%%

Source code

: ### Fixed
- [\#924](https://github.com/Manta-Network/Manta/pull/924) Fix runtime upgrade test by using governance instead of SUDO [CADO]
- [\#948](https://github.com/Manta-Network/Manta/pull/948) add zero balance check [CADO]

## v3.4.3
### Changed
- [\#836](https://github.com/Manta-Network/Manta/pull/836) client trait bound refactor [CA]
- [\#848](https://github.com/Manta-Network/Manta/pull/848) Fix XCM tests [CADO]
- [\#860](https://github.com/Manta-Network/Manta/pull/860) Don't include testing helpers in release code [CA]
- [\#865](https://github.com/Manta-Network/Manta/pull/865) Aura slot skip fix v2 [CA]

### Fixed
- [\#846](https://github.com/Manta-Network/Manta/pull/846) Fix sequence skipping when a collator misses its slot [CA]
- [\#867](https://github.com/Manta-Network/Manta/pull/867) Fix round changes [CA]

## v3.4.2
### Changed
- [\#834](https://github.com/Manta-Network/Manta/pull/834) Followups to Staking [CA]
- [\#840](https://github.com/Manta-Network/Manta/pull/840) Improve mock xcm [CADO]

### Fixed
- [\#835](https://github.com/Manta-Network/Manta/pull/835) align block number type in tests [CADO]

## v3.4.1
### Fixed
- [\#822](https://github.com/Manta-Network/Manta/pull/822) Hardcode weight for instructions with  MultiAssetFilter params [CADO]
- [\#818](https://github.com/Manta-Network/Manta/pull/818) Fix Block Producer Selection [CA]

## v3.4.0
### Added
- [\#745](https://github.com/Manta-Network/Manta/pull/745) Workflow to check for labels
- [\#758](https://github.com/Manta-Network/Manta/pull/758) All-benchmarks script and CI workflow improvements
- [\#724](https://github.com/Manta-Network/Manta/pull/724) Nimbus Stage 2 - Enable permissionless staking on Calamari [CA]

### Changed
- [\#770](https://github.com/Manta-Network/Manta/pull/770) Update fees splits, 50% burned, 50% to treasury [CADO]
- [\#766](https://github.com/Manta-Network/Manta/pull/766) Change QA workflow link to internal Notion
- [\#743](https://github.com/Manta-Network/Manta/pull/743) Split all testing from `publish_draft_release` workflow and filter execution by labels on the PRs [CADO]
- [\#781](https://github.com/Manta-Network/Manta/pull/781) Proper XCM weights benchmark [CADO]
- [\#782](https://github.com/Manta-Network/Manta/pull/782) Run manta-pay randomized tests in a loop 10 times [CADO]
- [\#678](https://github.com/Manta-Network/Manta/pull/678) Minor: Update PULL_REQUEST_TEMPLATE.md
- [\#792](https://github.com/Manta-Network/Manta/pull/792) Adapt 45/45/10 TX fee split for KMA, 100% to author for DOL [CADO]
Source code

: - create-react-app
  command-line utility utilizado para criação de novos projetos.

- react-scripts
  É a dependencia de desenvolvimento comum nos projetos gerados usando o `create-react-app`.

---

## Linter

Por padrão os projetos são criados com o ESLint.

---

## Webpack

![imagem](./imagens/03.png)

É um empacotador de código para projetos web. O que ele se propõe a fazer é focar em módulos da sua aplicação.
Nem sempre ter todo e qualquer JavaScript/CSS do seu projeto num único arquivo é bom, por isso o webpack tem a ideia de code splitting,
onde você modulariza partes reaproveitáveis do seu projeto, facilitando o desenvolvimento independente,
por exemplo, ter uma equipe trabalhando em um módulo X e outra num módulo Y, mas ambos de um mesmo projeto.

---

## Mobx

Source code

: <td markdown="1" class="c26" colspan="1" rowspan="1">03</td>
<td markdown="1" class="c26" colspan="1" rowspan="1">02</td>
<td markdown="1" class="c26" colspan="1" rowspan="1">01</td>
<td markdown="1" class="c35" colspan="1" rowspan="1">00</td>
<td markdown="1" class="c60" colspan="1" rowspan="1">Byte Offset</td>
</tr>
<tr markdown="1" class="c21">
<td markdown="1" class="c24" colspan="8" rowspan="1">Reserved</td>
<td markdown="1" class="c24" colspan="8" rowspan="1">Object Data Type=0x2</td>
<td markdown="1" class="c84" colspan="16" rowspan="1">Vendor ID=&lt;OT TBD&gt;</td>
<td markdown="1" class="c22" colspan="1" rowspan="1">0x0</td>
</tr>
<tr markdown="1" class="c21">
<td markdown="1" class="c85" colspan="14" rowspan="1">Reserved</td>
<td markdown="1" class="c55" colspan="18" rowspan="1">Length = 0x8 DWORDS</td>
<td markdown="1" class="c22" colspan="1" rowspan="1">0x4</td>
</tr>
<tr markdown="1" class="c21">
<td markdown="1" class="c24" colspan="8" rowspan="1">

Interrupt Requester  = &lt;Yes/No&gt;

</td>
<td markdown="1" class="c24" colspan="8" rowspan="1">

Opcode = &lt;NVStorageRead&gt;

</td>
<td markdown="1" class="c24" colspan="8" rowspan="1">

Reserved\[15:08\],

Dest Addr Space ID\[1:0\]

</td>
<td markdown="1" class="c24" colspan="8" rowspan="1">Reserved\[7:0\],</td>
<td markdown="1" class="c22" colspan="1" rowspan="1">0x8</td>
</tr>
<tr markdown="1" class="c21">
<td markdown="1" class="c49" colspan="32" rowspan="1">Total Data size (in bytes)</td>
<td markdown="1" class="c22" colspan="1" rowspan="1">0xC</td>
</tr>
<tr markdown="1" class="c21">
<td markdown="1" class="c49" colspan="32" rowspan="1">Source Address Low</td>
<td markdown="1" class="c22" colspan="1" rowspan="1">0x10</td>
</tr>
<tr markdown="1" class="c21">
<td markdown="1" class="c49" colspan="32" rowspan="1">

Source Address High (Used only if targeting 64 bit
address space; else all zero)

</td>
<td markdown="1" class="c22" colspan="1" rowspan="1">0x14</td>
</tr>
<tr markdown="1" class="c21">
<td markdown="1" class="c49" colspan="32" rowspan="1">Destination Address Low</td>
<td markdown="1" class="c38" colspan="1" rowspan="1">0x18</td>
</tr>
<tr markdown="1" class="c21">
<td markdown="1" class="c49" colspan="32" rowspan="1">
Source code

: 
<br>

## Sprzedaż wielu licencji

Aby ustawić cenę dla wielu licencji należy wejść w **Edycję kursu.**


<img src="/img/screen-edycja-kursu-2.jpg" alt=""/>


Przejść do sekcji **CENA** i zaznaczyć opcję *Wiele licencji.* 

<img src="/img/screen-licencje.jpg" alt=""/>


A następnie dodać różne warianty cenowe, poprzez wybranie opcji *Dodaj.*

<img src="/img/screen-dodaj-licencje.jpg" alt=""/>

%%

_WHAT YOU ARE ASKED TO DO:_
Once you have read the entries above, copy them out exactly as they were given.

_SOLUTION FOR THIS PROBLEM:_
Source code

: ### Fixed
- [\#924](https://github.com/Manta-Network/Manta/pull/924) Fix runtime upgrade test by using governance instead of SUDO [CADO]
- [\#948](https://github.com/Manta-Network/Manta/pull/948) add zero balance check [CADO]

## v3.4.3
### Changed
- [\#836](https://github.com/Manta-Network/Manta/pull/836) client trait bound refactor [CA]
- [\#848](https://github.com/Manta-Network/Manta/pull/848) Fix XCM tests [CADO]
- [\#860](https://github.com/Manta-Network/Manta/pull/860) Don't include testing helpers in release code [CA]
- [\#865](https://github.com/Manta-Network/Manta/pull/865) Aura slot skip fix v2 [CA]

### Fixed
- [\#846](https://github.com/Manta-Network/Manta/pull/846) Fix sequence skipping when a collator misses its slot [CA]
- [\#867](https://github.com/Manta-Network/Manta/pull/867) Fix round changes [CA]

## v3.4.2
### Changed
- [\#834](https://github.com/Manta-Network/Manta/pull/834) Followups to Staking [CA]
- [\#840](https://github.com/Manta-Network/Manta/pull/840) Improve mock xcm [CADO]

### Fixed
- [\#835](https://github.com/Manta-Network/Manta/pull/835) align block number type in tests [CADO]

## v3.4.1
### Fixed
- [\#822](https://github.com/Manta-Network/Manta/pull/822) Hardcode weight for instructions with  MultiAssetFilter params [CADO]
- [\#818](https://github.com/Manta-Network/Manta/pull/818) Fix Block Producer Selection [CA]

## v3.4.0
### Added
- [\#745](https://github.com/Manta-Network/Manta/pull/745) Workflow to check for labels
- [\#758](https://github.com/Manta-Network/Manta/pull/758) All-benchmarks script and CI workflow improvements
- [\#724](https://github.com/Manta-Network/Manta/pull/724) Nimbus Stage 2 - Enable permissionless staking on Calamari [CA]

### Changed
- [\#770](https://github.com/Manta-Network/Manta/pull/770) Update fees splits, 50% burned, 50% to treasury [CADO]
- [\#766](https://github.com/Manta-Network/Manta/pull/766) Change QA workflow link to internal Notion
- [\#743](https://github.com/Manta-Network/Manta/pull/743) Split all testing from `publish_draft_release` workflow and filter execution by labels on the PRs [CADO]
- [\#781](https://github.com/Manta-Network/Manta/pull/781) Proper XCM weights benchmark [CADO]
- [\#782](https://github.com/Manta-Network/Manta/pull/782) Run manta-pay randomized tests in a loop 10 times [CADO]
- [\#678](https://github.com/Manta-Network/Manta/pull/678) Minor: Update PULL_REQUEST_TEMPLATE.md
- [\#792](https://github.com/Manta-Network/Manta/pull/792) Adapt 45/45/10 TX fee split for KMA, 100% to author for DOL [CADO]
Source code

: - create-react-app
  command-line utility utilizado para criação de novos projetos.

- react-scripts
  É a dependencia de desenvolvimento comum nos projetos gerados usando o `create-react-app`.

---

## Linter

Por padrão os projetos são criados com o ESLint.

---

## Webpack

![imagem](./imagens/03.png)

É um empacotador de código para projetos web. O que ele se propõe a fazer é focar em módulos da sua aplicação.
Nem sempre ter todo e qualquer JavaScript/CSS do seu projeto num único arquivo é bom, por isso o webpack tem a ideia de code splitting,
onde você modulariza partes reaproveitáveis do seu projeto, facilitando o desenvolvimento independente,
por exemplo, ter uma equipe trabalhando em um módulo X e outra num módulo Y, mas ambos de um mesmo projeto.

---

## Mobx

Source code

: <td markdown="1" class="c26" colspan="1" rowspan="1">03</td>
<td markdown="1" class="c26" colspan="1" rowspan="1">02</td>
<td markdown="1" class="c26" colspan="1" rowspan="1">01</td>
<td markdown="1" class="c35" colspan="1" rowspan="1">00</td>
<td markdown="1" class="c60" colspan="1" rowspan="1">Byte Offset</td>
</tr>
<tr markdown="1" class="c21">
<td markdown="1" class="c24" colspan="8" rowspan="1">Reserved</td>
<td markdown="1" class="c24" colspan="8" rowspan="1">Object Data Type=0x2</td>
<td markdown="1" class="c84" colspan="16" rowspan="1">Vendor ID=&lt;OT TBD&gt;</td>
<td markdown="1" class="c22" colspan="1" rowspan="1">0x0</td>
</tr>
<tr markdown="1" class="c21">
<td markdown="1" class="c85" colspan="14" rowspan="1">Reserved</td>
<td markdown="1" class="c55" colspan="18" rowspan="1">Length = 0x8 DWORDS</td>
<td markdown="1" class="c22" colspan="1" rowspan="1">0x4</td>
</tr>
<tr markdown="1" class="c21">
<td markdown="1" class="c24" colspan="8" rowspan="1">

Interrupt Requester  = &lt;Yes/No&gt;

</td>
<td markdown="1" class="c24" colspan="8" rowspan="1">

Opcode = &lt;NVStorageRead&gt;

</td>
<td markdown="1" class="c24" colspan="8" rowspan="1">

Reserved\[15:08\],

Dest Addr Space ID\[1:0\]

</td>
<td markdown="1" class="c24" colspan="8" rowspan="1">Reserved\[7:0\],</td>
<td markdown="1" class="c22" colspan="1" rowspan="1">0x8</td>
</tr>
<tr markdown="1" class="c21">
<td markdown="1" class="c49" colspan="32" rowspan="1">Total Data size (in bytes)</td>
<td markdown="1" class="c22" colspan="1" rowspan="1">0xC</td>
</tr>
<tr markdown="1" class="c21">
<td markdown="1" class="c49" colspan="32" rowspan="1">Source Address Low</td>
<td markdown="1" class="c22" colspan="1" rowspan="1">0x10</td>
</tr>
<tr markdown="1" class="c21">
<td markdown="1" class="c49" colspan="32" rowspan="1">

Source Address High (Used only if targeting 64 bit
address space; else all zero)

</td>
<td markdown="1" class="c22" colspan="1" rowspan="1">0x14</td>
</tr>
<tr markdown="1" class="c21">
<td markdown="1" class="c49" colspan="32" rowspan="1">Destination Address Low</td>
<td markdown="1" class="c38" colspan="1" rowspan="1">0x18</td>
</tr>
<tr markdown="1" class="c21">
<td markdown="1" class="c49" colspan="32" rowspan="1">
Source code

: 
<br>

## Sprzedaż wielu licencji

Aby ustawić cenę dla wielu licencji należy wejść w **Edycję kursu.**


<img src="/img/screen-edycja-kursu-2.jpg" alt=""/>


Przejść do sekcji **CENA** i zaznaczyć opcję *Wiele licencji.* 

<img src="/img/screen-licencje.jpg" alt=""/>


A następnie dodać różne warianty cenowe, poprzez wybranie opcji *Dodaj.*

<img src="/img/screen-dodaj-licencje.jpg" alt=""/>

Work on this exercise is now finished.